Landmark coordinate records ->
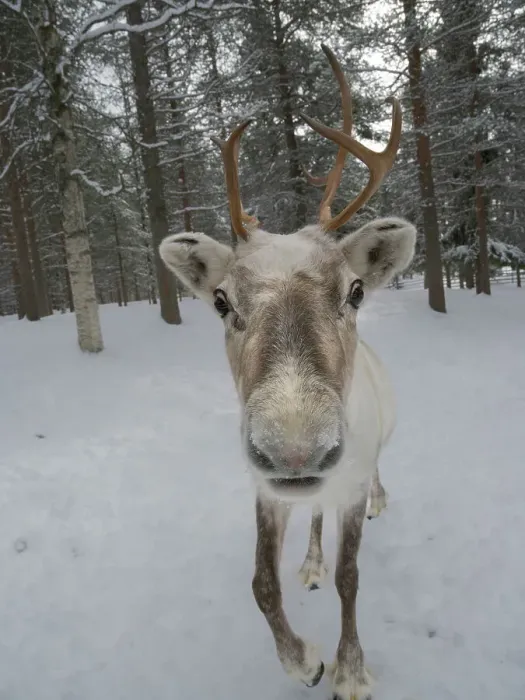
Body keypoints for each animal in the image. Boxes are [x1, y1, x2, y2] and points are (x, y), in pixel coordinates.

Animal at [159, 45, 416, 700]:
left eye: (354, 291)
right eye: (221, 300)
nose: (295, 451)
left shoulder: (349, 479)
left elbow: (352, 578)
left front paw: (350, 672)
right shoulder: (266, 489)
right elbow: (260, 583)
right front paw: (304, 661)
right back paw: (310, 562)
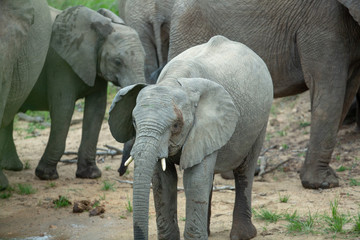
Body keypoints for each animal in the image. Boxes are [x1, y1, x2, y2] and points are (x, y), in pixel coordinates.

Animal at [1, 5, 145, 180]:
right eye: (117, 62)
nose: (120, 172)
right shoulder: (60, 63)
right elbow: (64, 109)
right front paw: (46, 175)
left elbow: (96, 110)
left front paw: (91, 174)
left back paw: (13, 167)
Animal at [109, 36, 272, 240]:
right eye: (133, 121)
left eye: (176, 125)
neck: (174, 81)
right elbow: (162, 180)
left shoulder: (207, 126)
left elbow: (194, 180)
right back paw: (208, 232)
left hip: (261, 121)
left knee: (244, 169)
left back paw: (242, 235)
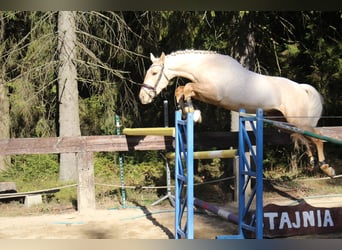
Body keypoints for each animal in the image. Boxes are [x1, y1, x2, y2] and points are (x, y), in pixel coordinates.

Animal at [138, 49, 334, 177]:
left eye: (154, 73)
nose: (143, 97)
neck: (206, 66)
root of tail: (301, 88)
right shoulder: (205, 92)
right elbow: (182, 90)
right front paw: (188, 111)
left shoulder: (212, 93)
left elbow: (187, 87)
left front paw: (193, 113)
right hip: (285, 122)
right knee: (306, 139)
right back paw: (312, 163)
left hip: (297, 120)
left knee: (317, 138)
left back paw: (326, 168)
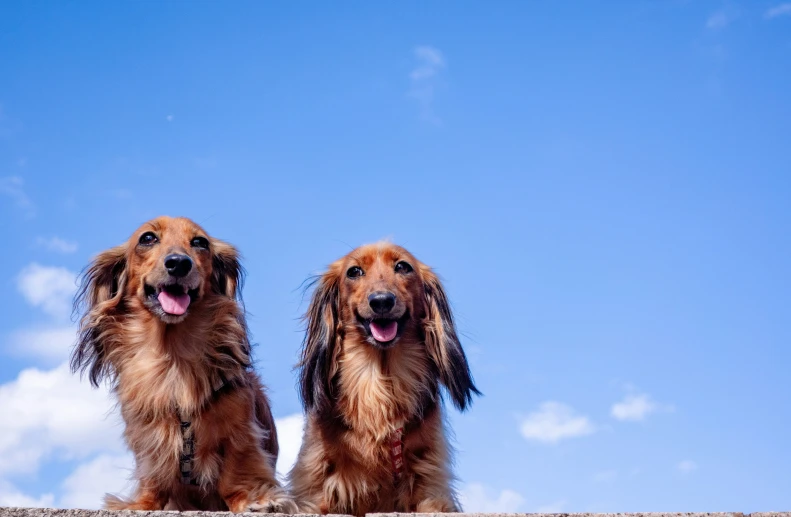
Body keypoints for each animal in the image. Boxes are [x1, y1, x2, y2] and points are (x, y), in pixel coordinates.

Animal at [72, 216, 296, 510]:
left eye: (200, 242)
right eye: (147, 238)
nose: (179, 263)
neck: (173, 357)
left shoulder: (240, 431)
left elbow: (237, 468)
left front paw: (252, 498)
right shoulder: (149, 434)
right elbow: (154, 474)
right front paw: (143, 504)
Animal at [290, 243, 480, 516]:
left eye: (402, 267)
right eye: (354, 271)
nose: (381, 301)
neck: (379, 381)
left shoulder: (430, 483)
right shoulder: (316, 487)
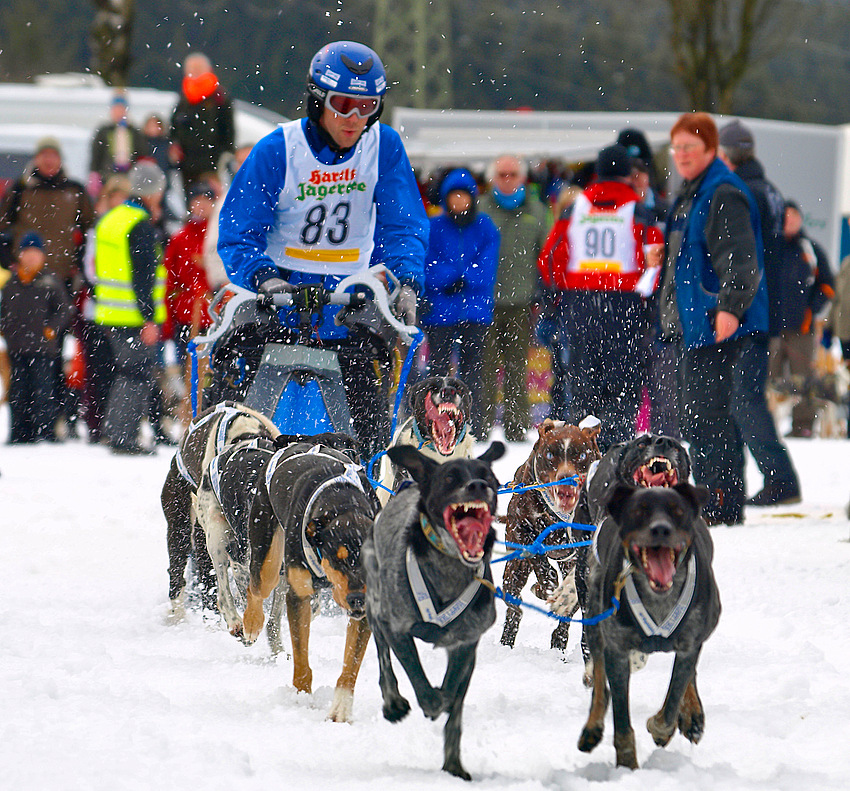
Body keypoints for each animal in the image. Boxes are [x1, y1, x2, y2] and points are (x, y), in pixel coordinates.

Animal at [496, 420, 604, 648]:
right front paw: (546, 584)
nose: (566, 479)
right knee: (514, 607)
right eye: (549, 455)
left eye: (582, 455)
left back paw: (560, 639)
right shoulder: (522, 529)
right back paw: (507, 640)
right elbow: (540, 562)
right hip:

YOUR OBJECTIVE -> Although pictures appear among the records above, none are to be output; print exactly the lines from the line containing "left elbow: (96, 110)" through the line containing "right eye: (354, 271)".

RESULT OF THIS TASK ->
left elbow: (96, 110)
left front paw: (91, 174)
left back paw: (13, 167)
Animal at [109, 36, 272, 240]:
right eye: (133, 121)
left eye: (176, 125)
neck: (174, 81)
right elbow: (162, 180)
left shoulder: (207, 126)
left elbow: (194, 180)
right back paw: (208, 232)
left hip: (261, 121)
left knee: (244, 169)
left back paw: (242, 235)
Body keypoints for each animal in the image. Boxes are [x1, y1, x2, y2] and points are (x, y), in pixel coordinates.

Animal at [138, 49, 334, 177]:
left eye: (154, 73)
nose: (143, 97)
neck: (206, 66)
root of tail: (301, 88)
right shoulder: (205, 92)
right elbow: (182, 90)
right front paw: (188, 111)
left shoulder: (212, 93)
left elbow: (187, 87)
left front paw: (193, 113)
right hip: (285, 122)
right knee: (306, 139)
right back paw: (312, 163)
left hip: (297, 120)
left knee: (317, 138)
left back paw: (326, 168)
Body keypoints for each animal in the image. Boxes are [x1, y1, x2, y2] and points are (x, y), in pixel coordinates.

Animal at [72, 216, 296, 510]:
left eye: (200, 242)
right eye: (147, 238)
nose: (179, 263)
neck: (173, 357)
left shoulder: (240, 431)
left elbow: (237, 468)
left front paw: (252, 498)
right shoulder: (149, 434)
right elbow: (154, 474)
right front paw: (143, 504)
Animal at [290, 243, 480, 516]:
left eye: (402, 267)
right eye: (354, 271)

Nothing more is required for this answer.